[What you should do]
Transcribe the part of the article on Hasidic families moving to Jersey City between "New York City and" and "overall Jewish population.", inclusive.

[Text extract]
## start

JERSEY CITY — To the gentrifying stew of bankers, artists and college graduates who are transforming this once blue-collar city across the Hudson River from Manhattan, add an unexpected flavor.
In a heavily African-American neighborhood, 62 families from a number of Hasidic sects based in Brooklyn and rarely seen here have bought a scattering of faded but roomy wood-frame rowhouses whose prices are less than half what homes of similar size would cost in New York — roughly $300,000 compared with $800,000.
These families are pioneers in a demographic and religious shift that is reshaping communities throughout the region. Skyrocketing real estate prices in Brooklyn and Queens are forcing out young ultra-Orthodox families, which are establishing outposts in unexpected places, like Toms River and Jackson Township in New Jersey, the Willowbrook neighborhood on Staten Island and in Bloomingburg, N.Y., in the foothills of the Catskills.
The influx, however, has provoked tensions with long-established residents, as the ultra-Orthodox seek to establish a larger footprint for their surging population. Residents complain that investors or real estate agents representing the ultra-Orthodox community have been ringing doorbells persistently, offering to buy properties at “Brooklyn prices.” Jersey City, Toms River and Jackson have all passed no-knock ordinances barring such inquiries under the threat of fines or have banned solicitations altogether.
The mayor of Jersey City, Steven Fulop, said his town took pride in its diversity but had been concerned about “very aggressive solicitation.”
New York City and the surrounding suburbs are home to the largest concentration of Jews in the country and because of their high birthrate — five or six children are common — Hasidic and other ultra-Orthodox Jews represent the fastest-growing subset. They are now estimated to number about 330,000 in New York City alone — one-third of the city’s overall Jewish population.
They have become a more muscular political and social force and have turned the generally liberal profile of the area’s Jews more observant and conservative. Lakewood Township, near the Jersey Shore, voted for Donald J. Trump last year by the largest margin — 50 percentage points over Hillary Clinton — of any New Jersey community, according to an analysis by NJ Advance Media.
Squeezed out of their traditional neighborhoods, ultra-Orthodox Jews have taken steps that have raised concerns as they settle into new communities.
Michele Massey, a former Jersey City councilwoman who is the executive director of an organization that oversees a commercial corridor along Martin Luther King Jr. Drive, said Hasidim had opened a synagogue on the avenue despite a recent zoning change forbidding new houses of worship.
“It’s not because they’re Jewish,” Ms. Massey said of her opposition. “It could have been any other religion or group. It was simply the zoning law. I’m a person of color. Obviously I don’t care who lives where.”

## end

[Record excerpts]
## start

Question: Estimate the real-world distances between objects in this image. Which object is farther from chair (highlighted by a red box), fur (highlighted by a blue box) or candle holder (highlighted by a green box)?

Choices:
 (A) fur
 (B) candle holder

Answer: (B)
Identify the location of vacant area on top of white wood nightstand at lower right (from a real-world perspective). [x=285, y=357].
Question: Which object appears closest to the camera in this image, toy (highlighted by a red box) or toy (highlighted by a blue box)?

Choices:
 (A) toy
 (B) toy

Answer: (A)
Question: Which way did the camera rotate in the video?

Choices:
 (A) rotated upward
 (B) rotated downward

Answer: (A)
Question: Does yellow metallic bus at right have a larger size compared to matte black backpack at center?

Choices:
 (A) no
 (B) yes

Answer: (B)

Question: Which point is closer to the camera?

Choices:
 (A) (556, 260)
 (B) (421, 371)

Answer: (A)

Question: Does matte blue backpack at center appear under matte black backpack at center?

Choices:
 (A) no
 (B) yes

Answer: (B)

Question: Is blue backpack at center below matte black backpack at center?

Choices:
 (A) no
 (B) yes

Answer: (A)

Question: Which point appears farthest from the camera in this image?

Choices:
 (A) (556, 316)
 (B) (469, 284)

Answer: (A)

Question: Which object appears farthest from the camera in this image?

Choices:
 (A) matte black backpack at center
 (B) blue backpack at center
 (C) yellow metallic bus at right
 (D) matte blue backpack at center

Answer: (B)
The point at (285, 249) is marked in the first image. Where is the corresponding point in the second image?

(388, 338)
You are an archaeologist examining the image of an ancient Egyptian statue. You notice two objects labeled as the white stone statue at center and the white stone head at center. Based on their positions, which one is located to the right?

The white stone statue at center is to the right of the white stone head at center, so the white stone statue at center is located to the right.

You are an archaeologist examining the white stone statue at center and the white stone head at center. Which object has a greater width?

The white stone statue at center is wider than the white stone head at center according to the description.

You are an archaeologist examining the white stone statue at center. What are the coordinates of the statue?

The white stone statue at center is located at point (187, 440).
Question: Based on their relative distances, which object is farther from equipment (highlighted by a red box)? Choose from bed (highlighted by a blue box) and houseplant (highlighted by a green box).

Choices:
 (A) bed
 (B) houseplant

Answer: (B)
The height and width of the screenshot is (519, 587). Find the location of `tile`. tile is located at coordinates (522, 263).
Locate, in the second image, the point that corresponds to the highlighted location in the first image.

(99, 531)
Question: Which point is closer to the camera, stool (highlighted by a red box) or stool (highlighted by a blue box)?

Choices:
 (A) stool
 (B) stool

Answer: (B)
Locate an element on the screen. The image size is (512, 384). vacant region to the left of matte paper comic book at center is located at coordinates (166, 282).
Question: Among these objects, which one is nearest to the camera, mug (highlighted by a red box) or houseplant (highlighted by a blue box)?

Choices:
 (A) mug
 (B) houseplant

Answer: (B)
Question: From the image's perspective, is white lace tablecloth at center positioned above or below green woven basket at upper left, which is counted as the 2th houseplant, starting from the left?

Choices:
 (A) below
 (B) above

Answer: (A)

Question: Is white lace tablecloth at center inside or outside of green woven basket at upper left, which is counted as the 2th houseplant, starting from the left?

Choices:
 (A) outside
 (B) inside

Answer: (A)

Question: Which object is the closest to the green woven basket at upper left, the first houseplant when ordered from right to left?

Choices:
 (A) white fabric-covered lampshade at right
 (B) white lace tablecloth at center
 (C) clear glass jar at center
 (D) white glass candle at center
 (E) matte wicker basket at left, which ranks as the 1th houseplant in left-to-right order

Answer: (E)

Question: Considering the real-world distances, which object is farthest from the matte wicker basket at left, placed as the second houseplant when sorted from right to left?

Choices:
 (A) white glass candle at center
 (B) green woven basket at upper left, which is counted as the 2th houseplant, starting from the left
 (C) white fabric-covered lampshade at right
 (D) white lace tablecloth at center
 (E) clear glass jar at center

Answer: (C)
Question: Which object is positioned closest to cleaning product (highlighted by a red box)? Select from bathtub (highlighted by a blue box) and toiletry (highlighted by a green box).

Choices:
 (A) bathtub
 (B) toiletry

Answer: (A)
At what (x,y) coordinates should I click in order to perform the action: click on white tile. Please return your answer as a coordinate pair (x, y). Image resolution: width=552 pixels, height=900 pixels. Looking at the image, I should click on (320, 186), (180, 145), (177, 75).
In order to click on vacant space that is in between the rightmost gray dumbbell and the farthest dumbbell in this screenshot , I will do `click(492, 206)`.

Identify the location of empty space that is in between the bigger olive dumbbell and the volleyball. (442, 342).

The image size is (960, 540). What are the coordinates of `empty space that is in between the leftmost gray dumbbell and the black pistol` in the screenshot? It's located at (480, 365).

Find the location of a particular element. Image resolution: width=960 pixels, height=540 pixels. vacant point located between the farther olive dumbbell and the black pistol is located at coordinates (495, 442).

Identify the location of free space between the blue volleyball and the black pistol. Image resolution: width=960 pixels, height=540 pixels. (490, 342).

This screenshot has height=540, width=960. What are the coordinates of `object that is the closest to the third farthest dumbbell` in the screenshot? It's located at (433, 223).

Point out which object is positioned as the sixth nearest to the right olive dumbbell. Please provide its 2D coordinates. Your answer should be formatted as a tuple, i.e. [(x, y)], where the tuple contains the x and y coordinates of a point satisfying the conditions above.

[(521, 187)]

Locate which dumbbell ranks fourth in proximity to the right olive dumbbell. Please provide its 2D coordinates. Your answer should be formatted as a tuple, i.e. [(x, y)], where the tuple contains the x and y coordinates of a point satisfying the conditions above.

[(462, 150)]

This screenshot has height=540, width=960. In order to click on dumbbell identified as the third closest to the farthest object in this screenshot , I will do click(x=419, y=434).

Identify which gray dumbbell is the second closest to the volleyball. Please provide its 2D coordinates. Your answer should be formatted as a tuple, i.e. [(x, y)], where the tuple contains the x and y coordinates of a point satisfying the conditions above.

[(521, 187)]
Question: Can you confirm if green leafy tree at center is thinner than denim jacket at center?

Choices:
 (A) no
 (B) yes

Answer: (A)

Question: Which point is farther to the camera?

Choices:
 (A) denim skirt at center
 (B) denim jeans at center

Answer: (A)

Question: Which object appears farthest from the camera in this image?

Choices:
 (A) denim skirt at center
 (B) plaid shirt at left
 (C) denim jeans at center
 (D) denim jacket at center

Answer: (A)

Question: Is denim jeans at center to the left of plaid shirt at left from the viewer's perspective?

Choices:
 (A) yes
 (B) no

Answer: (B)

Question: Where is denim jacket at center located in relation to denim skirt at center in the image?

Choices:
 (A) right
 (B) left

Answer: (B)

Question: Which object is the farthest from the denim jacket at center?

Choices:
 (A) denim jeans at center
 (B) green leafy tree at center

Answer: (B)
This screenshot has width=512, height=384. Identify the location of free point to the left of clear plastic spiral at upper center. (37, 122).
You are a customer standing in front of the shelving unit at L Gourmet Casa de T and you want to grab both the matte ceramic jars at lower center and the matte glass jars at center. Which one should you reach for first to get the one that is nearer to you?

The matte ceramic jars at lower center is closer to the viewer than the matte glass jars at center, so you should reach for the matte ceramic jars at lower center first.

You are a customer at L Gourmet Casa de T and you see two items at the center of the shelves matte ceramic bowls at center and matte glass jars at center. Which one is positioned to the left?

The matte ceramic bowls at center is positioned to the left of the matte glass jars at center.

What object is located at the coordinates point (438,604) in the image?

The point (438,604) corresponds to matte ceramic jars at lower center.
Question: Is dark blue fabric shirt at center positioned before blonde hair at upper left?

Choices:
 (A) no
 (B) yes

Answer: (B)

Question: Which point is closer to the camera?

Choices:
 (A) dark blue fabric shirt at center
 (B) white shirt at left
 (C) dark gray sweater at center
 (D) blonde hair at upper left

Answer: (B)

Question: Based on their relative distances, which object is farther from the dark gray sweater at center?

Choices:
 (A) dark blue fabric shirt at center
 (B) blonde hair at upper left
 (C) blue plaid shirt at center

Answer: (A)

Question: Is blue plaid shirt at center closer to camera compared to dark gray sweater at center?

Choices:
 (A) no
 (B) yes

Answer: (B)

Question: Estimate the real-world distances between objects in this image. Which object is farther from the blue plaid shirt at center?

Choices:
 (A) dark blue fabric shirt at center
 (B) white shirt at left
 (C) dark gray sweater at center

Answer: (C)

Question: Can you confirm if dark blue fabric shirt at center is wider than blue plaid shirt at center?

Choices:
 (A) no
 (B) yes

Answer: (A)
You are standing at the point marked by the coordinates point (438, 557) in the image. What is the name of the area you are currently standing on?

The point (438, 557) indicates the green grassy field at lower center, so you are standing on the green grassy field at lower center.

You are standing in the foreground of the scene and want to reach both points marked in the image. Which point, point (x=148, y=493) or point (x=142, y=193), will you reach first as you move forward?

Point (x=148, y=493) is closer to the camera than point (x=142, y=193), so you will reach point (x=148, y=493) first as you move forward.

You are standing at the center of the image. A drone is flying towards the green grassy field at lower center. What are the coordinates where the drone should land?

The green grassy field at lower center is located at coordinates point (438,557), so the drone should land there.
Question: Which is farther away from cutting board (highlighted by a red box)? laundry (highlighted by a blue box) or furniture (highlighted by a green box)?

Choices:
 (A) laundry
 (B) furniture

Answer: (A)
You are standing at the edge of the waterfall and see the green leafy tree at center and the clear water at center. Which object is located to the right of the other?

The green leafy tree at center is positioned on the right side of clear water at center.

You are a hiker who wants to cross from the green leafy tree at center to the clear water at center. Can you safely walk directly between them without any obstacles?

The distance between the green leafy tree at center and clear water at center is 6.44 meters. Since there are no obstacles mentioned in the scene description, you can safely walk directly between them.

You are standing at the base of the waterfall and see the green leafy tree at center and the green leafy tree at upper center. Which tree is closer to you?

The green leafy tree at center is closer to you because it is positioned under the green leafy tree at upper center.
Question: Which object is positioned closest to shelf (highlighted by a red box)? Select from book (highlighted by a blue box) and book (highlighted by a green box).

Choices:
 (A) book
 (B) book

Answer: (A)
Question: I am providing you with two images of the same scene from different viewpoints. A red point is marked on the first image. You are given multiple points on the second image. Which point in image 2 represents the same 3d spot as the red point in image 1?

## end

[Task output]
New York City and the surrounding suburbs are home to the largest concentration of Jews in the country and because of their high birthrate — five or six children are common — Hasidic and other ultra-Orthodox Jews represent the fastest-growing subset. They are now estimated to number about 330,000 in New York City alone — one-third of the city’s overall Jewish population.